Circle Contact Lenses Illegal, Pose Health Concern

By Admin on July 06, 2010 | Last updated on March 21, 2019

A new trend in eye-wear is circulating, and it could be dangerous: circle lenses. Circle contact lenses are eye lenses that cover not only the iris of the eyes, but part of the whites as well. This design gives the wearer an especially doe-eyed or wide-eyed look and is an increasingly popular trend among teens and younger adults.

The circle lenses can be bought online for $20 or $30 a pair. According to, the danger with the lenses is that they are not sold by prescription, something which is necessary for a legal sale in the U.S. Circle lenses are imported from Asia where the trend is said to come from the look of characters in Japanese anime. The lenses are widely popular in Japan, Singapore, and South Korea.
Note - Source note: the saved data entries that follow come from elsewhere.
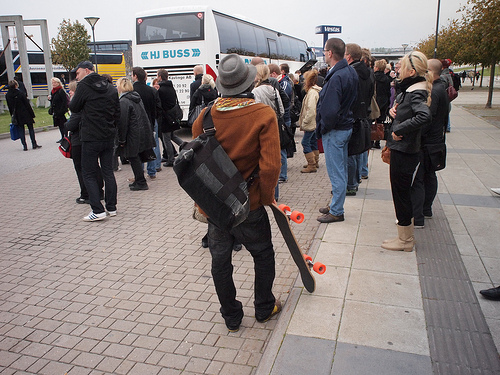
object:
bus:
[131, 7, 318, 126]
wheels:
[302, 254, 327, 275]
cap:
[215, 52, 258, 95]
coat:
[189, 96, 283, 224]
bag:
[172, 99, 260, 233]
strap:
[201, 100, 218, 135]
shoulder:
[201, 102, 217, 137]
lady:
[380, 50, 436, 252]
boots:
[381, 221, 416, 252]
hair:
[398, 50, 434, 108]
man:
[192, 55, 282, 331]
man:
[410, 58, 450, 228]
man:
[344, 43, 371, 195]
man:
[129, 65, 161, 178]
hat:
[70, 60, 94, 73]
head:
[323, 37, 346, 65]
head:
[398, 50, 429, 81]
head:
[427, 58, 444, 76]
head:
[51, 77, 61, 89]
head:
[131, 66, 148, 82]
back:
[131, 4, 220, 122]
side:
[204, 5, 317, 85]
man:
[68, 62, 120, 223]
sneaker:
[82, 210, 108, 222]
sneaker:
[108, 210, 118, 217]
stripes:
[88, 213, 98, 220]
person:
[315, 37, 360, 223]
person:
[373, 58, 392, 149]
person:
[329, 43, 375, 197]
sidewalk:
[255, 103, 500, 374]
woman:
[115, 75, 158, 191]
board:
[269, 201, 327, 293]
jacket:
[118, 90, 157, 162]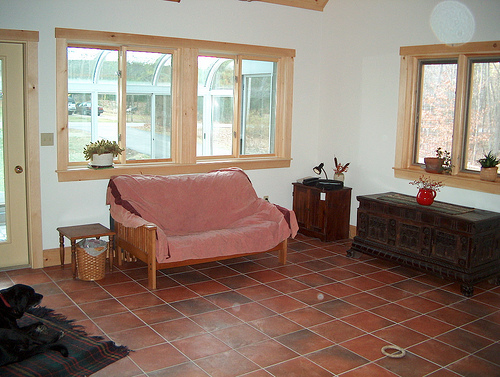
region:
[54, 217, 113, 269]
a small wooden table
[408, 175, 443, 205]
a red pot with red flowers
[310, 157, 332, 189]
a small black desk lamp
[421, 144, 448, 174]
a potted plant in a window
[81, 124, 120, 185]
a white flower pot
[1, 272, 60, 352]
a large black dog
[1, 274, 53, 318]
a black dog wearing a red collar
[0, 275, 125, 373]
a black dog laying on a blanket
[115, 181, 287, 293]
a wooden couch covered with a blanket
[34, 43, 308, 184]
a large window with wood trim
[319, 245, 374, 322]
part of a floor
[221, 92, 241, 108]
part of a window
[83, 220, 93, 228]
part of a stool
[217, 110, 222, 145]
part of a window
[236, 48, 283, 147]
edge of a window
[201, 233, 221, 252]
edge of a seat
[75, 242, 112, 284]
Light brown small wastebin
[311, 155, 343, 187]
Small black lamp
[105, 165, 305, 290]
Wooden loveseat with rose colored throw on it.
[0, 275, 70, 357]
Black dog with red collar.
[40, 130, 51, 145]
Double light switch on the wall.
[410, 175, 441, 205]
Red jug holding flowers.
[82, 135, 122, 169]
Plant in white pot on window sill.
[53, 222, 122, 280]
Small wood side table with bin under it.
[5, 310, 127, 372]
Black rug with red and yellow stripes.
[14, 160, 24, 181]
Copper colored door knob.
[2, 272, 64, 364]
A black dog laying down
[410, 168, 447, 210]
A red vase with flowers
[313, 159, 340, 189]
A black table lamp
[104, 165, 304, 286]
A couch with wooden arms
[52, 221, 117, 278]
A wooden end table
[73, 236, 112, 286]
A woven basket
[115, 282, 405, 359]
A rust colored tile floor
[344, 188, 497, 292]
An antique wooden chest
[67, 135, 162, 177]
A plant in a white pot on a window sill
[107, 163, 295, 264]
A pink blanket laying over the couch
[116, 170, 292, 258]
pink spread on brown wooden bench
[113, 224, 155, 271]
brown wooden bench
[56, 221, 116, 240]
brown top of side table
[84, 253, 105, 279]
brown trash can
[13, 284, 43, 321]
dog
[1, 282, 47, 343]
black dog lying on rug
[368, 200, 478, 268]
dark brown heavy cabinet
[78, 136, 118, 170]
green plant sitting in window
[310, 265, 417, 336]
brown black and red floor tiles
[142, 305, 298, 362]
brown black and red floor tiles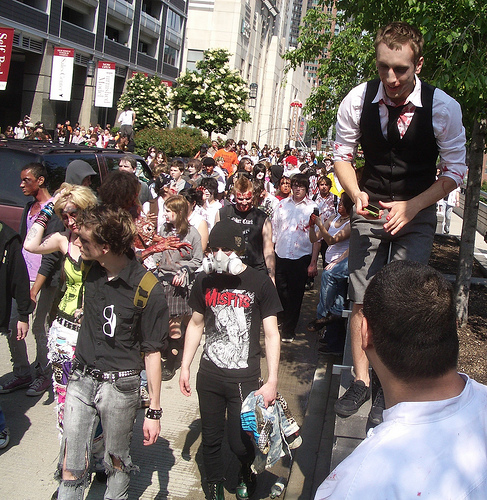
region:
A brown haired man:
[311, 258, 486, 498]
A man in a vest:
[331, 20, 470, 426]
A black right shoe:
[332, 377, 373, 418]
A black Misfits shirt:
[185, 266, 283, 380]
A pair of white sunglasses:
[100, 302, 118, 338]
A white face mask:
[190, 247, 247, 276]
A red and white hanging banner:
[47, 45, 76, 102]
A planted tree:
[279, 0, 486, 326]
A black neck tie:
[382, 100, 410, 142]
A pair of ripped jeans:
[56, 361, 141, 498]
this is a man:
[315, 33, 470, 291]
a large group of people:
[28, 76, 359, 485]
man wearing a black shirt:
[67, 232, 167, 386]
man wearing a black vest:
[339, 40, 451, 229]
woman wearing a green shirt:
[53, 237, 93, 323]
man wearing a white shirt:
[320, 82, 484, 207]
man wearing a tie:
[364, 79, 413, 159]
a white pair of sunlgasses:
[99, 299, 137, 363]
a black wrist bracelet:
[133, 395, 169, 427]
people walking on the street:
[6, 141, 308, 497]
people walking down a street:
[21, 113, 398, 412]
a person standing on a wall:
[341, 38, 454, 336]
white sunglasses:
[101, 302, 119, 337]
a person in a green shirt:
[39, 188, 91, 322]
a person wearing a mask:
[184, 218, 287, 446]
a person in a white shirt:
[282, 179, 317, 285]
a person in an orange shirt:
[211, 135, 235, 162]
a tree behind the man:
[453, 126, 485, 338]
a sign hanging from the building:
[51, 44, 72, 99]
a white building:
[190, 3, 297, 140]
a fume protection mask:
[197, 246, 246, 280]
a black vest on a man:
[354, 61, 449, 215]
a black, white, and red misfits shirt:
[186, 256, 285, 377]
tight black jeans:
[188, 352, 270, 497]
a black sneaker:
[331, 368, 371, 418]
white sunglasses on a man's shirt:
[99, 301, 124, 340]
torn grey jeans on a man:
[58, 340, 142, 497]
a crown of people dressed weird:
[10, 102, 350, 470]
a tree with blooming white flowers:
[172, 40, 241, 137]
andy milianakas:
[284, 164, 314, 210]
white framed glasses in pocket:
[101, 300, 120, 344]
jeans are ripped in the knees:
[56, 460, 92, 489]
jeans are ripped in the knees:
[106, 436, 136, 481]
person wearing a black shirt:
[73, 269, 167, 375]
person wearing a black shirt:
[190, 275, 275, 363]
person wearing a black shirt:
[245, 210, 263, 270]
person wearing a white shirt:
[360, 390, 477, 497]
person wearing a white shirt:
[278, 193, 304, 253]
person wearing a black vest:
[360, 85, 425, 194]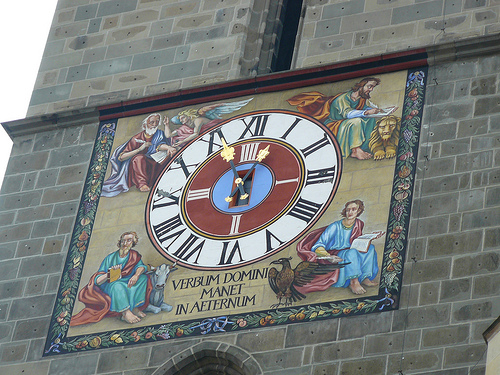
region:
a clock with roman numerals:
[143, 110, 348, 277]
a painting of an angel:
[166, 107, 263, 130]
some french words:
[166, 270, 299, 316]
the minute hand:
[211, 127, 257, 213]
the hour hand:
[213, 127, 281, 212]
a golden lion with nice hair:
[366, 113, 403, 163]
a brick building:
[28, 17, 482, 350]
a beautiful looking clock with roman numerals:
[65, 80, 443, 350]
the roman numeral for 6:
[216, 237, 248, 274]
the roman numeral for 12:
[237, 112, 279, 142]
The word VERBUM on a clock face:
[170, 274, 225, 289]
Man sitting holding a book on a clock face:
[81, 232, 161, 323]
Other wearers may have been inspired by the wide-eyed look in Lady Gaga's Bad Romance video.

No matter where the look originates, in the U.S., many online sellers of the circle contact lenses do not check prescriptions with eye care providers. They allow buyers to choose not only the color of the lenses, (including wilder shades of pink or green) but the strength as well.

Karen Riley, spokeswoman for the FDA, said “Consumers risk significant eye injuries, even blindness, when they buy contact lenses without a valid prescription or help from an eye professional.”

More than 30 million Americans use contact lenses, according to the Contact Lens Council. EmaxHealth reports contact lens wearers should know that poorly-fitting contact lenses can scratch the cornea or deprive the eye of oxygen, causing serious vision problems and even blindness. Since lenses sit directly on the eye, they can also be the cause of corneal ulcers and eye infections if not cared for properly.

The FDA suggest the following for users of contact lenses.

  • Get an eye exam from a licensed eye care professional, even if you feel your vision is perfect.
  • Get a valid prescription that includes the brand and lens dimensions.
  • Buy the lenses from an eye care professional or from a vendor who requires that you provide prescription information for the lenses.
  • Follow directions for cleaning, disinfecting, and wearing the lenses, and visit your eye care professional for follow-up eye exams.

One small benefit to the wide circulation of the many Youtube videos and online chatter about where to get the lenses; now that so many people are using them, early adopters of the trend say they are moving on.